## [TASK GOAL]
Convert the records below into a two-column CSV with the header row task_text,answer_text. Give one row per record, holding the record's text and its answer, each in a single quoted field with line breaks replaced by spaces and the pictures left out.

## [DATASET RECORDS]
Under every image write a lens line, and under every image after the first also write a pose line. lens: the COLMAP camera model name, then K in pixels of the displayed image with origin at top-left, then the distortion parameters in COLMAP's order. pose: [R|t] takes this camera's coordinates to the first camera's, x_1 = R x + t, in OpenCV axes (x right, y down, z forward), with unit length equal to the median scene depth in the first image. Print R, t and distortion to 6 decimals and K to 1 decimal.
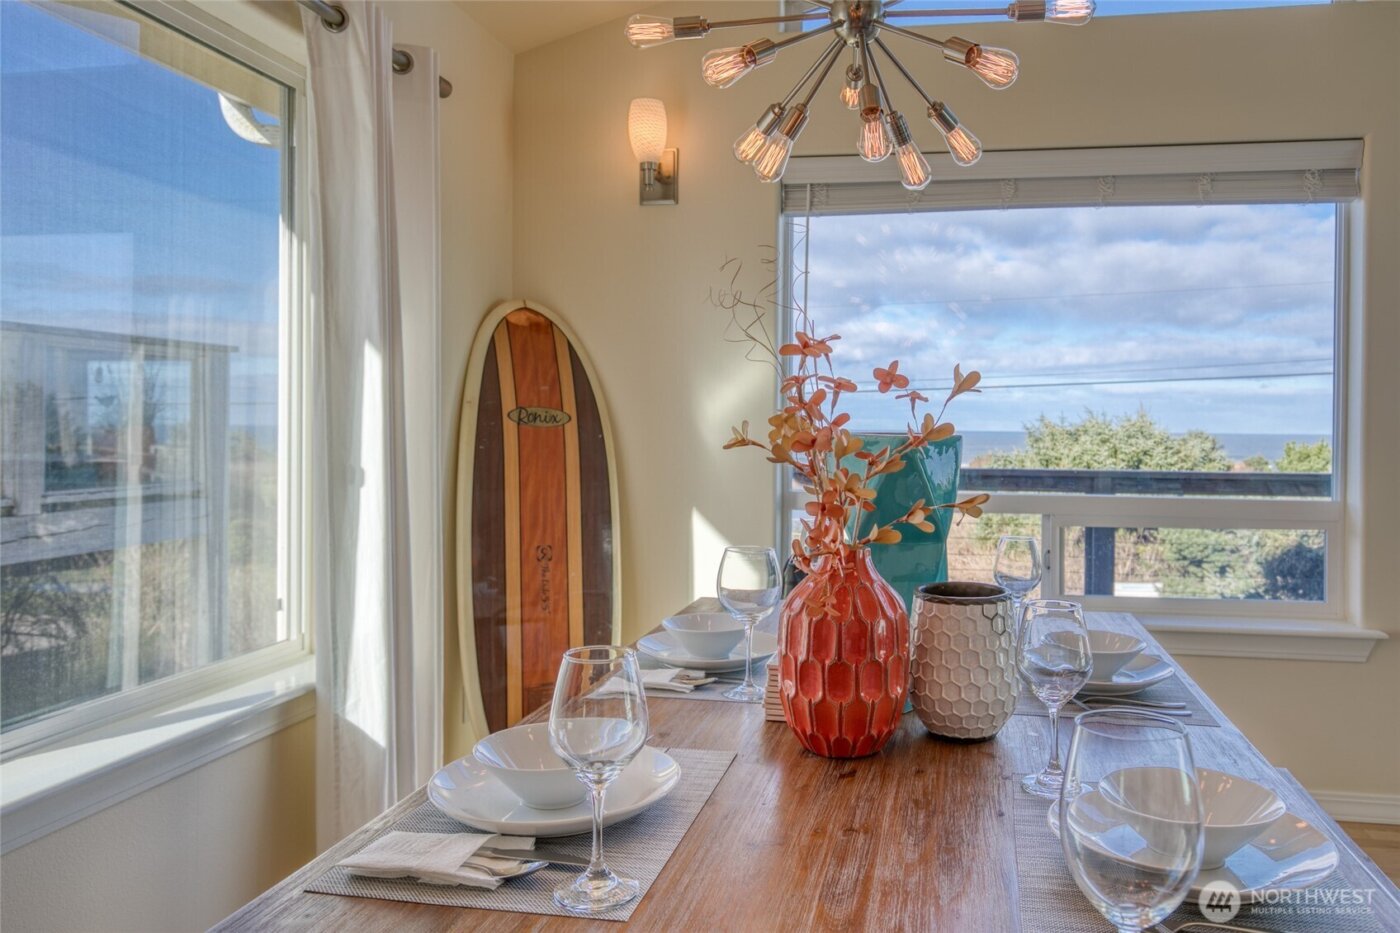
lens RADIAL K [[1019.9, 0, 775.4], [0, 1019.9, 417.3], [0, 0, 1]] dist [-0.001816, 0.000332]
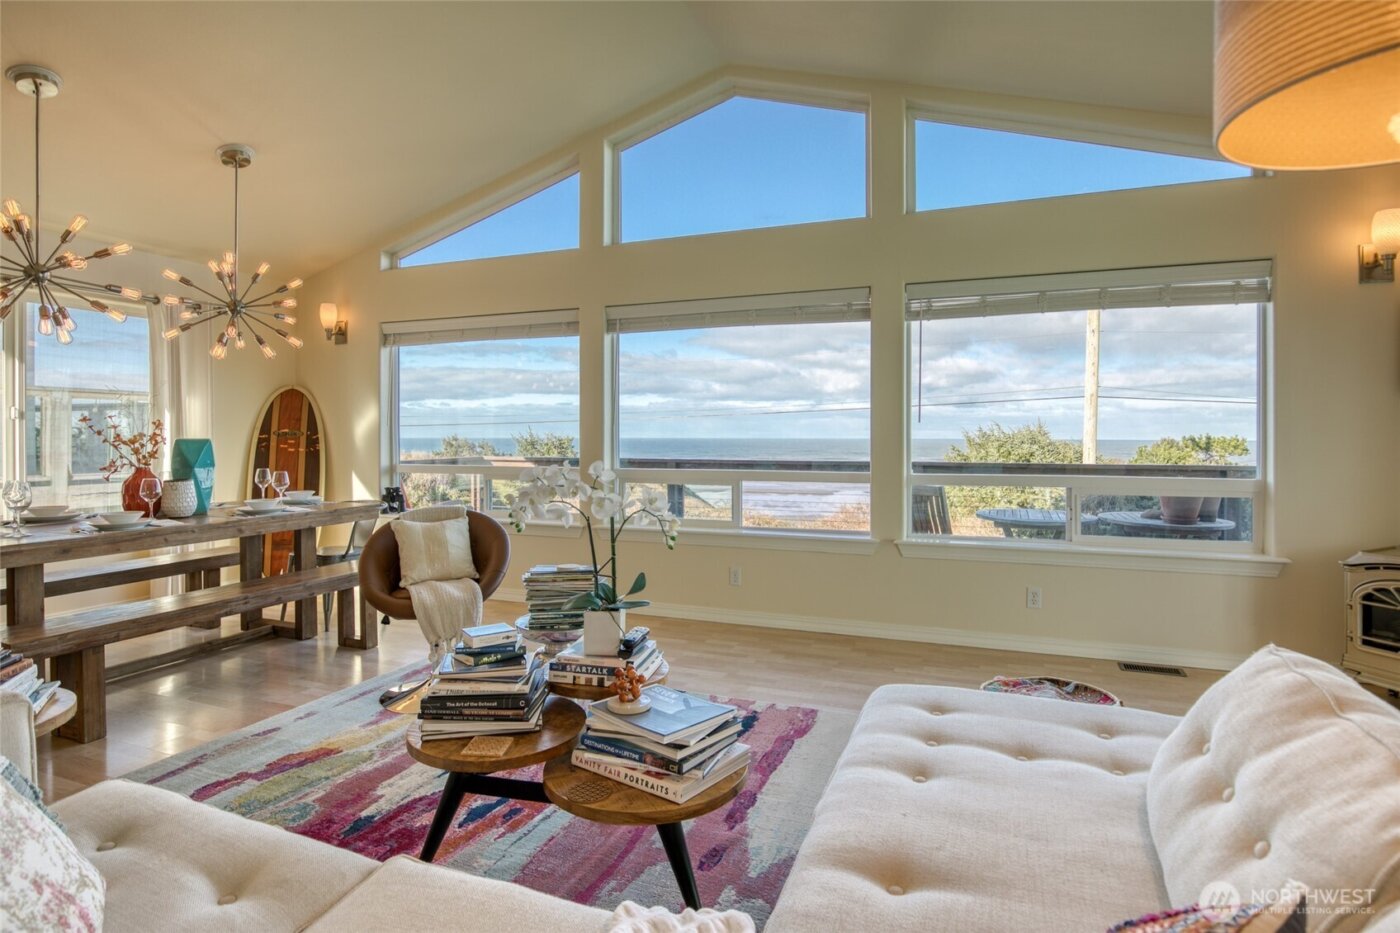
lens RADIAL K [[729.8, 0, 723.6], [0, 729.8, 441.6], [0, 0, 1]] dist [-0.004117, -0.000419]
pose [[0.979020, -0.005409, -0.203690, 0.812710], [0.008283, 0.999878, 0.013263, 0.003268], [0.203594, -0.014672, 0.978946, -0.359331]]
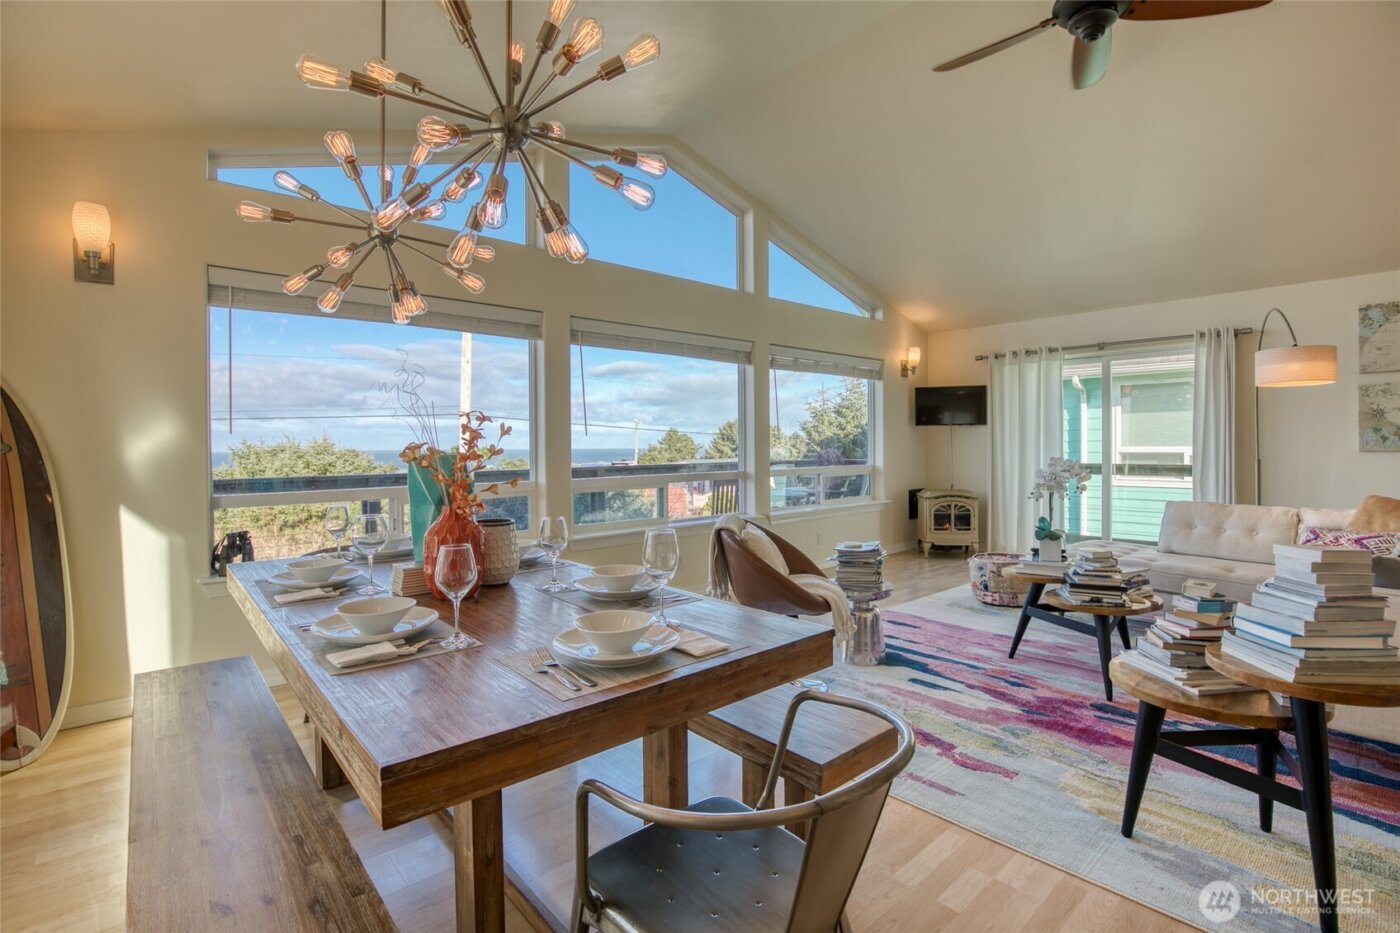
lens RADIAL K [[653.0, 0, 692.6], [0, 653.0, 444.7], [0, 0, 1]] dist [-0.014250, 0.000292]
pose [[0.633397, -0.012853, 0.773720, -0.199511], [0.006780, 0.999916, 0.011060, -0.004504], [-0.773797, -0.001760, 0.633431, -0.081746]]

## [WRITTEN ANSWER]
task_text,answer_text
"Under every image write a lens line, and under every image after the first also write a pose line. lens: the COLMAP camera model name, then K in pixels of the displayed image with origin at top-left, then the distortion parameters in COLMAP's order. pose: [R|t] takes this camera's coordinates to the first camera's, x_1 = R x + t, in OpenCV axes (x right, y down, z forward), with unit length equal to the median scene depth in the first image. Print R, t and distortion to 6 decimals and K to 1 decimal.","lens RADIAL K [[1019.9, 0, 775.4], [0, 1019.9, 417.3], [0, 0, 1]] dist [-0.001816, 0.000332] lens RADIAL K [[729.8, 0, 723.6], [0, 729.8, 441.6], [0, 0, 1]] dist [-0.004117, -0.000419] pose [[0.979020, -0.005409, -0.203690, 0.812710], [0.008283, 0.999878, 0.013263, 0.003268], [0.203594, -0.014672, 0.978946, -0.359331]] lens RADIAL K [[653.0, 0, 692.6], [0, 653.0, 444.7], [0, 0, 1]] dist [-0.014250, 0.000292] pose [[0.633397, -0.012853, 0.773720, -0.199511], [0.006780, 0.999916, 0.011060, -0.004504], [-0.773797, -0.001760, 0.633431, -0.081746]]"